We present the concentration ( c ) -virial mass ( M ) relation of 39 galaxy systems ranging in mass from individual early-type galaxies up to the most massive galaxy clusters , ( 0.06 - 20 ) \times 10 ^ { 14 } \hbox { { $M _ { \odot } $ } } .
We selected for analysis the most relaxed systems possessing the highest quality data currently available in the Chandra and XMM public data archives .
A power-law model fitted to the X-ray c - M relation requires at high significance ( 6.6 \sigma ) that c decreases with increasing M , which is a general feature of CDM models .
The median and scatter of the c - M relation produced by the flat , concordance \Lambda CDM model ( \hbox { { $ \Omega _ { m } $ } } = 0.3 , \hbox { { $ \sigma _ { 8 } $ } } = 0.9 ) agrees with the X-ray data provided the sample is comprised of the most relaxed , early forming systems , which is consistent with our selection criteria .
Holding the rest of the cosmological parameters fixed to those in the concordance model the c - M relation requires 0.76 < \hbox { { $ \sigma _ { 8 } $ } } < 1.07 ( 99 % conf .
) , assuming a 10 % upward bias in the concentrations for early forming systems .
The tilted , low- \sigma _ { 8 } model suggested by a new WMAP analysis is rejected at 99.99 \% confidence , but a model with the same tilt and normalization can be reconciled with the X-ray data by increasing the dark energy equation of state parameter to w \approx - 0.8 .

* [SUPPLIED DATA]:

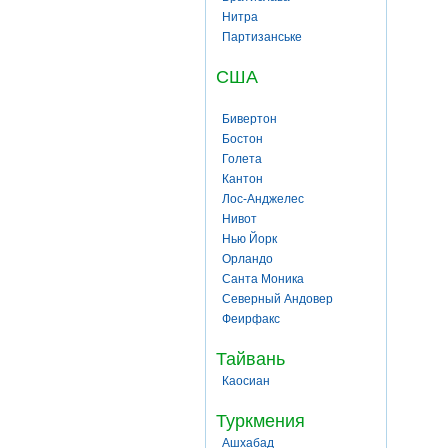
Нитра
Партизанське
США
Бивертон
Бостон
Голета
Кантон
Лос-Анджелес
Нивот
Нью Йорк
Орландо
Санта Моника
Северный Андовер
Феирфакс
Тайвань
Каосиан
Туркмения
Ашхабад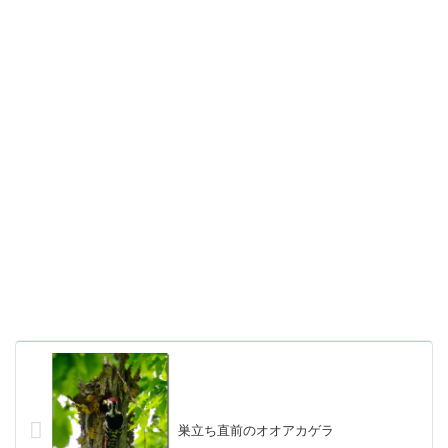
巣立ち直前のオオアカゲラ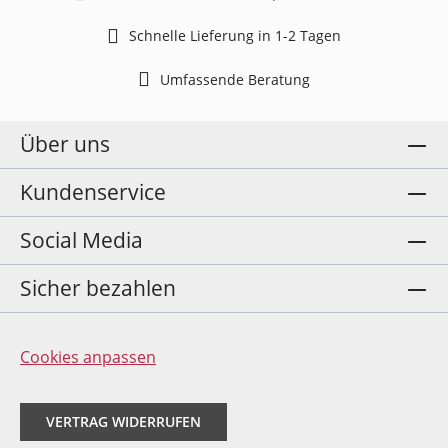
Schnelle Lieferung in 1-2 Tagen
Umfassende Beratung
Über uns
Kundenservice
Social Media
Sicher bezahlen
Cookies anpassen
VERTRAG WIDERRUFEN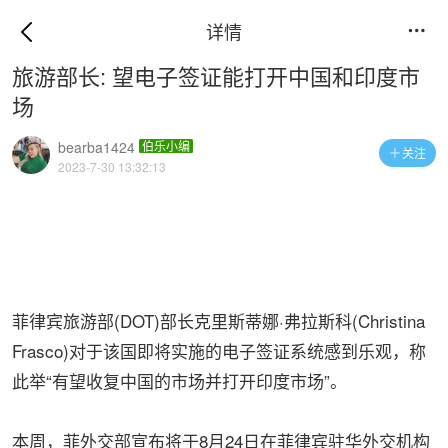
详情

旅游部长: 望电子签证能打开中国和印度市
场
bearba1424
伯乐小编
关注

2023-7-30 13:32:13
菲律宾旅游部(DOT)部长克里斯蒂娜·弗拉斯科(Christina
Frasco)对于该国即将实施的电子签证系统感到乐观，称
此举“有望收复中国的市场并打开印度市场”。
本周，菲外交部宣布将于8月24日在菲律宾驻华外交机构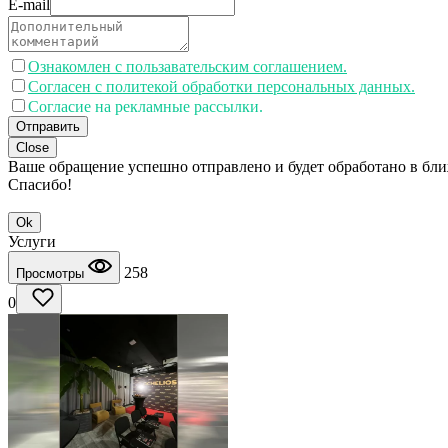
E-mail
Ознакомлен с пользавательским соглашением.
Согласен с политекой обработки персональных данных.
Согласие на рекламные рассылки.
Отправить
Close
Ваше обращение успешно отправлено и будет обработано в бл
Спасибо!
Ok
Услуги
258
Просмотры
0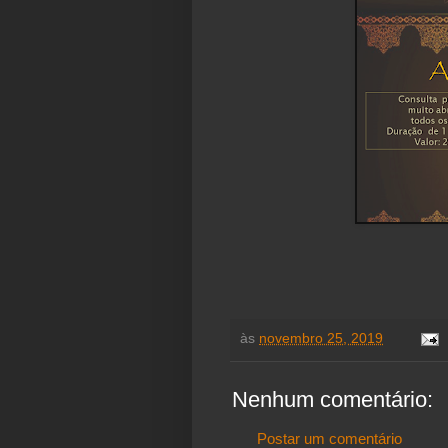
às
novembro 25, 2019
Nenhum comentário:
Postar um comentário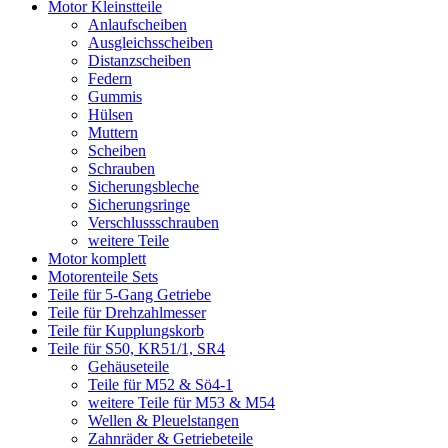
Motor Kleinstteile
Anlaufscheiben
Ausgleichsscheiben
Distanzscheiben
Federn
Gummis
Hülsen
Muttern
Scheiben
Schrauben
Sicherungsbleche
Sicherungsringe
Verschlussschrauben
weitere Teile
Motor komplett
Motorenteile Sets
Teile für 5-Gang Getriebe
Teile für Drehzahlmesser
Teile für Kupplungskorb
Teile für S50, KR51/1, SR4
Gehäuseteile
Teile für M52 & Sö4-1
weitere Teile für M53 & M54
Wellen & Pleuelstangen
Zahnräder & Getriebeteile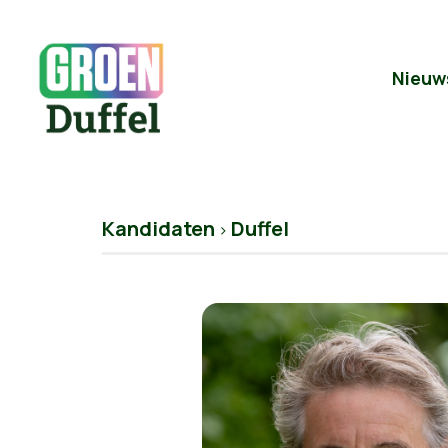
Nieuw
Kandidaten
Duffel
>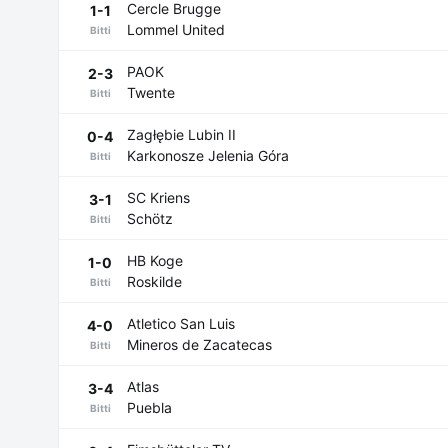
Cercle Brugge
1-1
Lommel United
Bitti
PAOK
2-3
Twente
Bitti
Zagłębie Lubin II
0-4
Karkonosze Jelenia Góra
Bitti
SC Kriens
3-1
Schötz
Bitti
HB Koge
1-0
Roskilde
Bitti
Atletico San Luis
4-0
Mineros de Zacatecas
Bitti
Atlas
3-4
Puebla
Bitti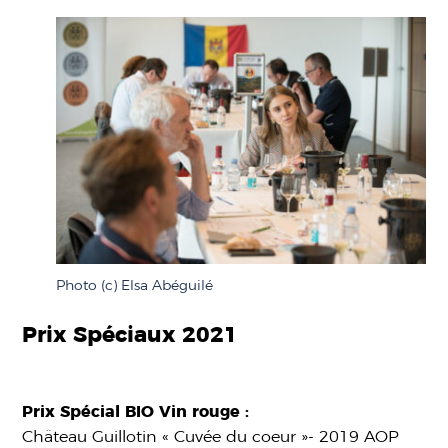
Photo (c) Elsa Abéguilé
Prix Spéciaux 2021
Prix Spécial BIO Vin rouge :
Château Guillotin « Cuvée du coeur »- 2019 AOP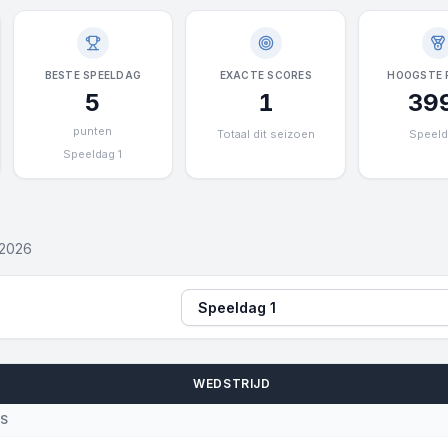
BESTE SPEELDAG
EXACTE SCORES
HOOGSTE 
5
1
39
punten
Totaal dit seizoen
Speeld
Speeldag 1
 2026
Speeldag
WEDSTRIJD
US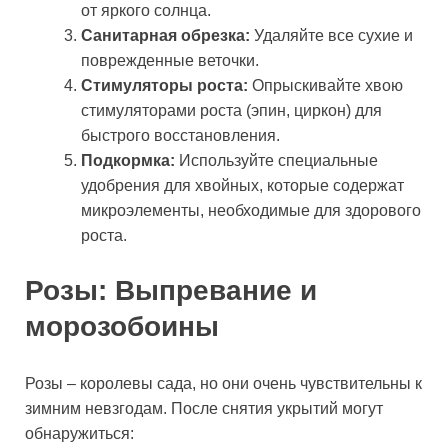
от яркого солнца.
Санитарная обрезка:
Удаляйте все сухие и
поврежденные веточки.
Стимуляторы роста:
Опрыскивайте хвою
стимуляторами роста (эпин, циркон) для
быстрого восстановления.
Подкормка:
Используйте специальные
удобрения для хвойных, которые содержат
микроэлементы, необходимые для здорового
роста.
Розы: Выпревание и
морозобоины
Розы – королевы сада, но они очень чувствительны к
зимним невзгодам. После снятия укрытий могут
обнаружиться: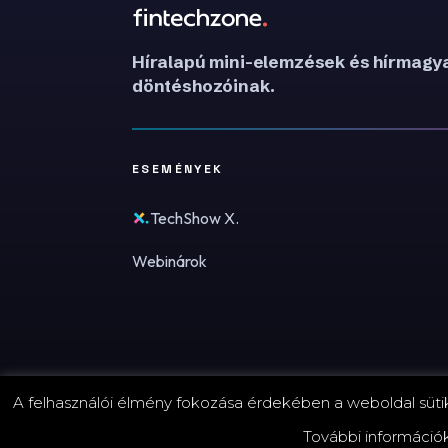
Híralapú mini-elemzések és hírmagya
döntéshozóinak.
ESEMÉNYEK
TechShow X.
Webinárok
A felhasználói élmény fokozása érdekében a weboldal sütike
© 2026 FinTechZone.hu - A FinTech Group Kft.
További információ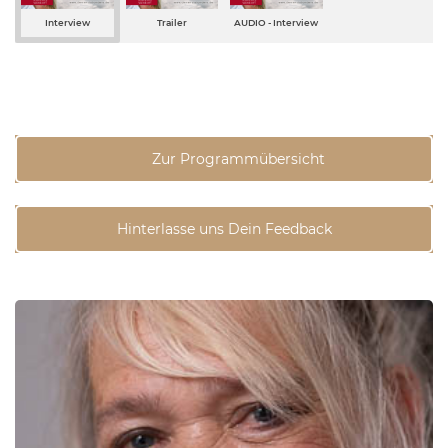
Interview
Trailer
AUDIO - Interview
Zur Programmübersicht
Hinterlasse uns Dein Feedback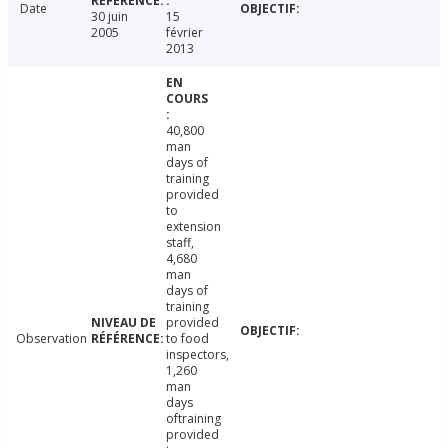
Date
30 juin
15
2005
février
2013
40,800
man
days of
training
provided
to
extension
staff,
4,680
man
days of
training
provided
Observation
to food
inspectors,
1,260
man
days
oftraining
provided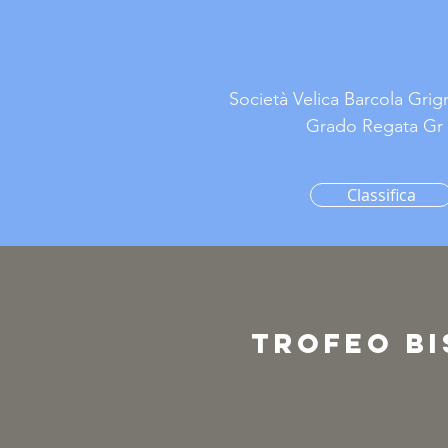
Società Velica Barcola Grig
Grado Regata Gr 
Classifica
TROFEO BI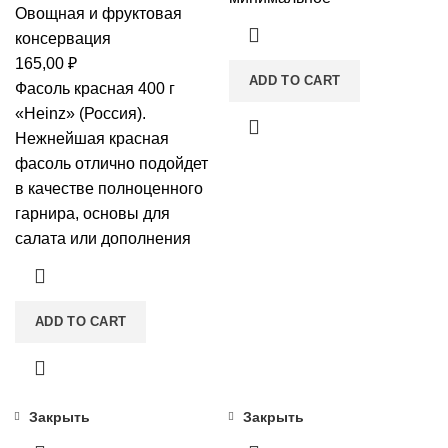
Овощная и фруктовая
консервация
165,00
₽
ADD TO CART
Фасоль красная 400 г
«Heinz» (Россия).
Нежнейшая красная
фасоль отлично подойдет
в качестве полноценного
гарнира, основы для
салата или дополнения
ADD TO CART
Закрыть
Закрыть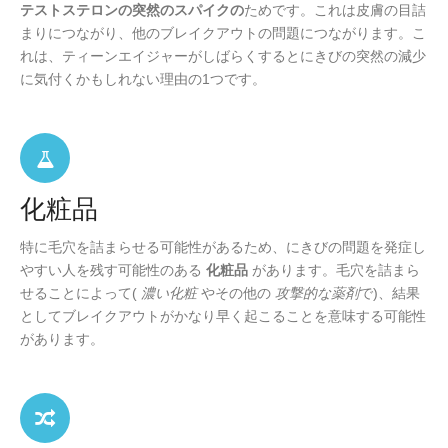
テストステロンの突然のスパイクの
ためです。これは皮膚の目詰
まりにつながり、他のブレイクアウトの問題につながります。こ
れは、ティーンエイジャーがしばらくするとにきびの突然の減少
に気付くかもしれない理由の1つです。
化粧品
特に毛穴を詰まらせる可能性があるため、にきびの問題を発症し
やすい人を残す可能性のある
化粧品
があります。毛穴を詰まら
せることによって(
濃い化粧
やその他の
攻撃的な薬剤
で)、結果
としてブレイクアウトがかなり早く起こることを意味する可能性
があります。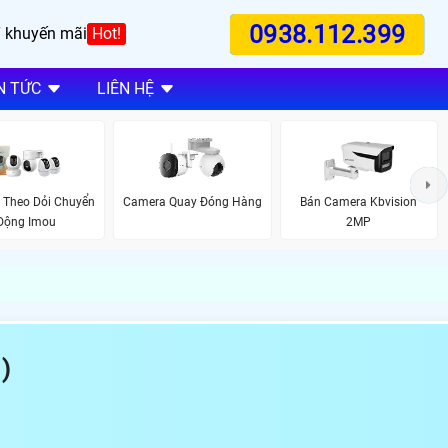
0938.112.399
 khuyến mãi
Hot!
N TỨC
LIÊN HỆ
 Theo Dỏi Chuyển
Bán Camera Kbvision
Camera Quay Đóng Hàng
Động Imou
2MP
)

* [WHAT YOU WILL DO]:
- 1) Rewrite the part of the abstract on the concentration-mass relation of galaxy systems that opens with the words containing "The median and" and closes with "forming systems .", using "standard" in place of "concordance".
- 2) Carry on the abstract about the concentration-mass relation of galaxy systems from the point where it stops.

* [ANSWERS PER TASK]:
- 1)
The median and scatter of the c - M relation produced by the flat , standard \Lambda CDM model ( \hbox { { $ \Omega _ { m } $ } } = 0.3 , \hbox { { $ \sigma _ { 8 } $ } } = 0.9 ) agrees with the X-ray data provided the sample is comprised of the most relaxed , early forming systems , which is consistent with our selection criteria .
Holding the rest of the cosmological parameters fixed to those in the standard model the c - M relation requires 0.76 < \hbox { { $ \sigma _ { 8 } $ } } < 1.07 ( 99 % conf .
) , assuming a 10 % upward bias in the concentrations for early forming systems .

- 2)
When imposing the additional constraint of the tight relation between \sigma _ { 8 } and \Omega _ { m } from studies of cluster abundances , the X-ray c - M relation excludes ( > 99 \% conf . )
both open CDM models and flat CDM models with \hbox { { $ \Omega _ { m } $ } } \approx 1 .
This result provides novel evidence for a flat , low- \Omega _ { m } universe with dark energy using observations only in the local ( z \ll 1 ) universe .
Possible systematic errors in the X-ray mass measurements of a magnitude \approx 10 \% suggested by CDM simulations do not change our conclusions .
We discuss other sources of systematic error in the measurements and theoretical predictions that need to be addressed for future precision cosmological studies using the c - M relation .